Нет, с ним надо было кончать как можно быстрее. Он один опаснее десяти диких охот. Хорошо, что я во время драки лишил его на какое-то время возможности ездить верхом, иначе нам пришлось бы туго. Он бы не попер прямо на пули, он бы не дробил отряд — он раздавил бы нас с Рыгором, как котят, копытами своих коней, и теперь мы лежали бы на дне прорвы с выколотыми глазами.
— Пришли сюда, Рыгор, человек семь. Пусть ломают дверь парадного входа, а я попытаюсь оторвать доску в омшанике и неожиданно напасть на него оттуда. Только всем сразу…
— А может, попробовать выдать себя за охоту, постучать в окно и, когда откроет, схватить. Родню он отослал куда-то, один в доме, — сказал Рыгор.
— Ничего не получится. Это хитрая лиса.
— А все же попытаемся. Понимаешь, крови жалко…
— Гляди, парень, чтобы не было хуже, — покачал я головой.
Коней подвели к дому. Я с радостью увидел в окно, что лицо пана Рыгора прояснилось. Он пошел со свечой к двери, но вдруг остановился, недоумение отразилось на его лице. И в тот же миг он задул свечу, и комната утонула во мраке. Дело срывалось.
— Хлопцы! — крикнул я. — Ломайте дверь!
Послышался топот бегущих к дому, возгласы. Начали ломать дверь, бить в нее чем-то тяжелым. И в это время из мезонина раздался выстрел. Вслед за выстрелом послышался полный ярости голос:
— Обложили, собаки! Погодите! Шляхта так не сдается!..
И из другого окна мезонина вылетел сноп огня. Дубатовк, видимо, перебегал от окна к окну, стреляя во все стороны по наступающим.
— Ого, да у него там целый арсенал, — тихо сказал Рыгор.
Его слова прервал еще один выстрел. Молодой хлопец, стоявший рядом со мной, упал на землю с пробитой головой. Дубатовк стрелял лучше самого лучшего охотника-полешука. Еще выстрел.
— Прижимайтесь к стенам! — крикнул я. — Там пули не достанут.
Пули наших хлопцев, стоявших за деревьями, откалывали щепки от бревен мезонина, брызгали штукатуркой. Предположить, в каком окне появится Дубатовк, было невозможно. Победа наша обещала быть пирровой.

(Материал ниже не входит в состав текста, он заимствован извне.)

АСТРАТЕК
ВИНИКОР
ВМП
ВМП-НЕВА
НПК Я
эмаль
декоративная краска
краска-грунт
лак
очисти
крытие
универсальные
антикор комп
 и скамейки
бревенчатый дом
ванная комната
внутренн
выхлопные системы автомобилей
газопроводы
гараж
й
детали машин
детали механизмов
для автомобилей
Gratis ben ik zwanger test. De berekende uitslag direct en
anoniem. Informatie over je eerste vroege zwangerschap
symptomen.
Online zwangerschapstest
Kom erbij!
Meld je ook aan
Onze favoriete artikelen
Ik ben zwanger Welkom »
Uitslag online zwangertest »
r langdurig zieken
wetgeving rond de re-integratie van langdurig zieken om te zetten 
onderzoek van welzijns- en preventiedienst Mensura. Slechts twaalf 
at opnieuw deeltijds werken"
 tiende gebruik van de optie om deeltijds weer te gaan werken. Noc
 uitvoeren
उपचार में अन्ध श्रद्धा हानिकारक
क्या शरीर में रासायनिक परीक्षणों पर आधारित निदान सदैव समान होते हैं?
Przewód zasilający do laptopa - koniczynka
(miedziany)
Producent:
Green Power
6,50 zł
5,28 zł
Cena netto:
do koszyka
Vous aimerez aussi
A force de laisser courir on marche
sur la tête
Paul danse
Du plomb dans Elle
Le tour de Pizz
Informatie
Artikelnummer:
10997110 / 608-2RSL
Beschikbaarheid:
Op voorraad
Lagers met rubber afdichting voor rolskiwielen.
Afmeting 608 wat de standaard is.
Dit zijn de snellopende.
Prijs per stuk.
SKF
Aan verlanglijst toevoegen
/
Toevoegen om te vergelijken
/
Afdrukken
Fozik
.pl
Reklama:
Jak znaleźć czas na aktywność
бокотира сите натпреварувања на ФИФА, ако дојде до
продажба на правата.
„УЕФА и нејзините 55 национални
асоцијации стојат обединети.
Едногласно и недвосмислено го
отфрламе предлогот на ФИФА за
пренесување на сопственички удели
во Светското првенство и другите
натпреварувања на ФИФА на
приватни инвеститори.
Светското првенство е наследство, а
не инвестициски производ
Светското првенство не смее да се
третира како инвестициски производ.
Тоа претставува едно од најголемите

— Андрей! — гремел голос Дубатовка. — Ты тоже получишь свое. По мою душу пришли, дьяволы, — отдадите свои души.
— Зажигайте факелы, — скомандовал я. — Бросайте их на крышу.
В тот же миг вокруг дома вспыхнули три десятка огней. Некоторые из них, описав в воздухе дугу, падали на крышу и, разбрызгивая смолу, постепенно начинали протягивать языки пламени к окнам мезонина. В ответ на это послышался рев:
— Сорок на одного! Да и то огнем пользуетесь! Благородство!
— Заткнись! — гаркнул я. — А на одну девушку выпускать двадцать бандитов — благородно? Вон они, твои охотники, в трясине лежат, и ты там будешь!
В ответ у моей головы цокнула о штукатурку пуля.
Дом Дубатовка пылал. Стремясь быть подальше от стены, я метнулся к деревьям и чуть не погиб: пуля короля Стаха пропела у моего уха. Даже волосы шевельнулись.
Пламя проникло в мезонин, и там, в огне, сами начали стрелять загодя заряженные ружья. Мы успокоились и совсем было отошли от дома, который превратился в сплошную свечу, когда вдруг возле коней закричал хлопец. Мы взглянули в его сторону и увидели Дубатовка, вылезшего из подземелья саженях в пятидесяти от дома.
— А-ах, — заскрипел зубами Рыгор. — Забыли, что в норе лисицы всегда есть другой ход.
А Дубатовк, петляя, бежал в направлении Волотовой прорвы. Правая рука его висела. Очевидно, я все же угостил гада.
Он мчался со скоростью, неожиданной для его полноты. Я выстрелил из револьвера — далеко. Целый залп вырвался из ружей моих людей — хоть бы хны. Дубатовк пересек небольшой лужок, с маху сиганул в болото и начал прыгать с кочки на кочку, как кузнечик. Оказавшись на безопасном расстоянии, он погрозил нам кулаком.